▶ **BRONTEKST**:
_____

Hervorming van het Nederlandse woonbeleid
Hervorming van het woonbeleid levert grote doelmatigheidswinsten op
Afschaffen of verminderen van fiscale subsidies voor koopwoningen, het vrijlaten van huren en een gelijke behandeling van kopen en huren zorgen voor een betere werking van de woningmarkt. Hierdoor krijgen huishoudens een grotere keuzevrijheid ten aanzien van hun woonsituatie en gaat het aanbod van woningen beter aansluiten bij hun voorkeuren. Afhankelijk van de mate waarin het beleid in de genoemde richting wordt hervormd, kunnen de maatschappelijke welvaartsbaten van hervorming van het woonbeleid oplopen tot 7½ miljard euro per jaar. Mogelijke welvaartswinsten door grotere efficiency bij woningcorporaties en lagere transactiekosten op de hypotheekmarkt zijn daarbij nog buiten beschouwing gelaten.
Zonder aanvullende maatregelen zouden deze hervormingen gepaard gaan met aanzienlijke negatieve koopkrachteffecten. De hervormingen leveren echter ook ruimte op in de overheidsfinanciën en bij verhuurders. Deze ruimte kan worden ingezet om koopkrachtverlies te bestrijden door belastingtarieven te verlagen en een woontoeslag in te voeren die gericht is op inkomensondersteuning voor huishoudens met een laag inkomen. Op deze manier kan de overheid koopkrachtbehoud op lange termijn waarborgen.
De huidige woningbezitters zullen hun woning in waarde zien dalen door hervorming van het woonbeleid. Dit effect kan deels worden opgevangen door de hervormingen niet in één keer, maar geleidelijk in te voeren. Waar lagere woningprijzen een verlies opleveren voor de huidige woningbezitters, betekenen ze tegelijkertijd een voordeel voor toekomstige huizenbezitters. Er is sprake van een afruil tussen de belangen van huidige en toekomstige woningbezitters. Een minder ambitieus of langer uitgesmeerd hervormingsprogramma beschermt huidige eigenwoningbezitters voor al te forse vermogensverliezen, maar beperkt de voordelen van een beter werkende woningmarkt voor toekomstige generaties. Ook kunnen er in de eerste jaren negatieve koopkrachteffecten optreden voor huishoudens met een midden- of hoog inkomen die nu in een goedkope huurwoning wonen. Zij zien hun huur omhoog gaan, maar hebben geen voordeel van de woontoeslag. Dit is het onvermijdelijke gevolg van hervormingen die een eind maken aan scheefwonen.

_____

▶ **GESELECTEERDE ITEMS**:
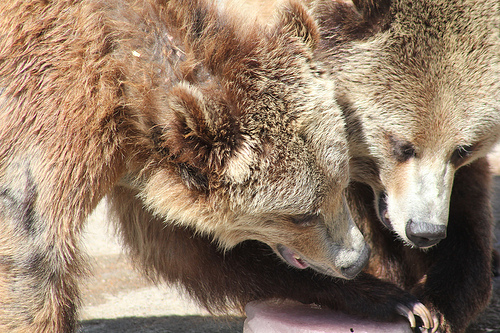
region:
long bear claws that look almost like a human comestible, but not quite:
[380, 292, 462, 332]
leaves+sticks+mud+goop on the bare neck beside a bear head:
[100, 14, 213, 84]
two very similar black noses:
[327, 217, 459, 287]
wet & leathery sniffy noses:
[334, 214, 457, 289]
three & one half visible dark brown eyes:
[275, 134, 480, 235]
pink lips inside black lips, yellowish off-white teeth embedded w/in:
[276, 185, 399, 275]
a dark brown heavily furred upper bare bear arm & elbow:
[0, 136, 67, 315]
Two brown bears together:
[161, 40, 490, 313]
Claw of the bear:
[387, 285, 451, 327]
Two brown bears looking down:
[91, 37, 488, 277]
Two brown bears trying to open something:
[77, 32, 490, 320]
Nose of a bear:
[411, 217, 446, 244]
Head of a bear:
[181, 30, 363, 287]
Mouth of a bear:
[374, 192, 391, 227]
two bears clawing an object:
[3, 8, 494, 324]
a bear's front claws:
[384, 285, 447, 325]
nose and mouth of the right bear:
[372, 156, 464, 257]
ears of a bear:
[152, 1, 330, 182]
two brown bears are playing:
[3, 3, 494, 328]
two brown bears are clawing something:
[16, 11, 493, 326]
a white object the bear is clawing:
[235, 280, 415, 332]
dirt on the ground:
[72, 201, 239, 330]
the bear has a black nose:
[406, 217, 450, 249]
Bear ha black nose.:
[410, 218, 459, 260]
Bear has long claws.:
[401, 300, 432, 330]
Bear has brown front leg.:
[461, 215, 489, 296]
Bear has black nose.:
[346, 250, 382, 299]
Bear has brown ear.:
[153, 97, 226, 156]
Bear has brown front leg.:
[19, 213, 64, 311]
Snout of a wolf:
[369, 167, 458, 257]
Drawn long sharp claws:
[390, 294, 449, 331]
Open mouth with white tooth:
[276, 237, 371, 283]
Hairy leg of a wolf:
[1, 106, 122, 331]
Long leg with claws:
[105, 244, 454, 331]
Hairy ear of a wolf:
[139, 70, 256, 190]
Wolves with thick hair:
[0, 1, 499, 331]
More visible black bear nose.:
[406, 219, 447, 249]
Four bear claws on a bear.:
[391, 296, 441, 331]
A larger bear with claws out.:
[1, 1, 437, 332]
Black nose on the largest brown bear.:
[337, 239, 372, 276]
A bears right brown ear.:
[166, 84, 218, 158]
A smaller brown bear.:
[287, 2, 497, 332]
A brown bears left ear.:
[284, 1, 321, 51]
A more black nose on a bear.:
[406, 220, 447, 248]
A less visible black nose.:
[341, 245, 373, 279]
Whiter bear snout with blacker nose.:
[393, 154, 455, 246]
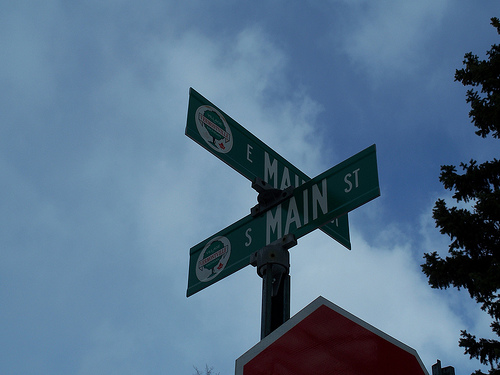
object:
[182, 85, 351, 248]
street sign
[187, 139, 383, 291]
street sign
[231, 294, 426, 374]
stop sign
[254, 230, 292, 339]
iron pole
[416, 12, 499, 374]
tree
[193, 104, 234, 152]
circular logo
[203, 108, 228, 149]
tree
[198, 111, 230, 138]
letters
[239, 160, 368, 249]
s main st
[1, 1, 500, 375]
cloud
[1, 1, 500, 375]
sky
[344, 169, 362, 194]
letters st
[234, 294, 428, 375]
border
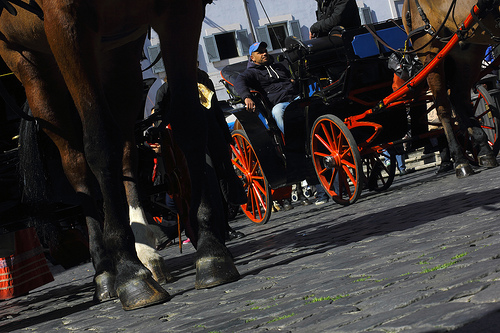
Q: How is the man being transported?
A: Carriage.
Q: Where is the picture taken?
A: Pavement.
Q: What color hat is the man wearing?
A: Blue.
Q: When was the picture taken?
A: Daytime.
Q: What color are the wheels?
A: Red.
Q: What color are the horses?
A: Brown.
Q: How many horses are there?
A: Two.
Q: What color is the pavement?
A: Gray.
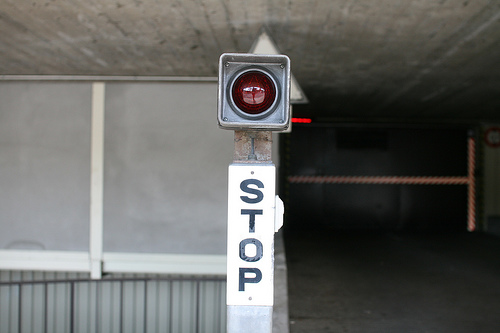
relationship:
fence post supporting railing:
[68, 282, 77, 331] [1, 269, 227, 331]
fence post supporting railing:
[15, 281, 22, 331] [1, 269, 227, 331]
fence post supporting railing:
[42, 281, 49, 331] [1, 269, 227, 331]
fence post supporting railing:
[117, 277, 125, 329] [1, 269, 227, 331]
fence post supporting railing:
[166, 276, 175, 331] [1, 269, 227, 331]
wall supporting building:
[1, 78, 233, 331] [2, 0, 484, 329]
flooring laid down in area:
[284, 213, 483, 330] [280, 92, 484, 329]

_____

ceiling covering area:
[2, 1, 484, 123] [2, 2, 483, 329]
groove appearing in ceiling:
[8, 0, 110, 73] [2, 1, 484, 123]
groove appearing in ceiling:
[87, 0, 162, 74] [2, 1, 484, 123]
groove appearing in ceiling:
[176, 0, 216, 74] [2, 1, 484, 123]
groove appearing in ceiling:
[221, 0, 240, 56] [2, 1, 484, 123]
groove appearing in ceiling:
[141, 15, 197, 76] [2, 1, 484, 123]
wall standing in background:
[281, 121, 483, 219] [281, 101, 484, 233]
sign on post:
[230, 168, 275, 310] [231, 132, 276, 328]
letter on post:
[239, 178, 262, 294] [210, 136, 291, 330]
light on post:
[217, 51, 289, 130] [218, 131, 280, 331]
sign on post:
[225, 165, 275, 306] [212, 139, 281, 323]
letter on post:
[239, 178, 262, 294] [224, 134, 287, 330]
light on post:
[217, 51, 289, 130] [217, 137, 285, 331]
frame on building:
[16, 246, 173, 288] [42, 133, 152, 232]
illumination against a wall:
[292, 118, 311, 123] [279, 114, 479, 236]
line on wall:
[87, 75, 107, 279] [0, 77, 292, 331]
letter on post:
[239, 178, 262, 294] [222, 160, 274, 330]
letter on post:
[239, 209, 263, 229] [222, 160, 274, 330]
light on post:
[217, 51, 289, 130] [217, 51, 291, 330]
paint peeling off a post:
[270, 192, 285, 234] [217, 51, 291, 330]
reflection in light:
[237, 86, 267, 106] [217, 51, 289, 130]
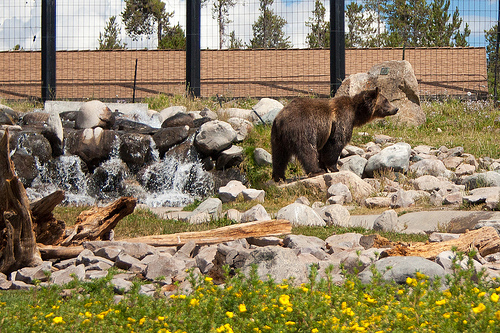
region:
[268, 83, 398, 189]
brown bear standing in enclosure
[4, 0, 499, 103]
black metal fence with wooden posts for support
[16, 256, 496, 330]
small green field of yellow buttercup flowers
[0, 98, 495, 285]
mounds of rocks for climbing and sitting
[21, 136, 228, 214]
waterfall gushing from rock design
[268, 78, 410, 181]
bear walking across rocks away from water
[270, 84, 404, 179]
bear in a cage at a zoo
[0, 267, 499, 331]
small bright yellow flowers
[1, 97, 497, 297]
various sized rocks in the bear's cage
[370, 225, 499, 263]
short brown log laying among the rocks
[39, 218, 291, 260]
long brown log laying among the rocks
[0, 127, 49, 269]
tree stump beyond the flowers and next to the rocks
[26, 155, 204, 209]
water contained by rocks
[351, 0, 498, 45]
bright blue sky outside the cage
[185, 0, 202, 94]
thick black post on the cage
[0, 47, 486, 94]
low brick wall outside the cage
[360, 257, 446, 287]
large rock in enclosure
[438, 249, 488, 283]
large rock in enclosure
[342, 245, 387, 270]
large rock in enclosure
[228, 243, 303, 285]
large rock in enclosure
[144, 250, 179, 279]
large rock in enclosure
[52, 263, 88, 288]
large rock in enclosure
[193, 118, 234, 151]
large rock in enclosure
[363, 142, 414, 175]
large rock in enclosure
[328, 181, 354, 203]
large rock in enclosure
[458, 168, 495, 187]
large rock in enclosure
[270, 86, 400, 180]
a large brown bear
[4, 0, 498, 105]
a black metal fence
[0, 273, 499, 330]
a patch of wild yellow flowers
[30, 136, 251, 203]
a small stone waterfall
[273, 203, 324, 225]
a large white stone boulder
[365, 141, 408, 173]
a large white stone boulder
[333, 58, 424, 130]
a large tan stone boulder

_____

▶ **OPDRACHT A**: Neem uit de brontekst letterlijk het stuk over dat opent met de woorden met daarin "Hervorming van het Nederlandse" en afsluit met "buiten beschouwing gelaten.".
▶ **OPDRACHT B**: Tot welk bedrag per jaar kunnen de maatschappelijke welvaartsbaten van hervorming van het woonbeleid volgens de brontekst oplopen?
Baseer je uitsluitend op de brontekst.

▶ **SCHRIFTELIJK ANTWOORD A**:
Hervorming van het Nederlandse woonbeleid
Hervorming van het woonbeleid levert grote doelmatigheidswinsten op
Afschaffen of verminderen van fiscale subsidies voor koopwoningen, het vrijlaten van huren en een gelijke behandeling van kopen en huren zorgen voor een betere werking van de woningmarkt. Hierdoor krijgen huishoudens een grotere keuzevrijheid ten aanzien van hun woonsituatie en gaat het aanbod van woningen beter aansluiten bij hun voorkeuren. Afhankelijk van de mate waarin het beleid in de genoemde richting wordt hervormd, kunnen de maatschappelijke welvaartsbaten van hervorming van het woonbeleid oplopen tot 7½ miljard euro per jaar. Mogelijke welvaartswinsten door grotere efficiency bij woningcorporaties en lagere transactiekosten op de hypotheekmarkt zijn daarbij nog buiten beschouwing gelaten.

▶ **SCHRIFTELIJK ANTWOORD B**: Tot 7½ miljard euro per jaar.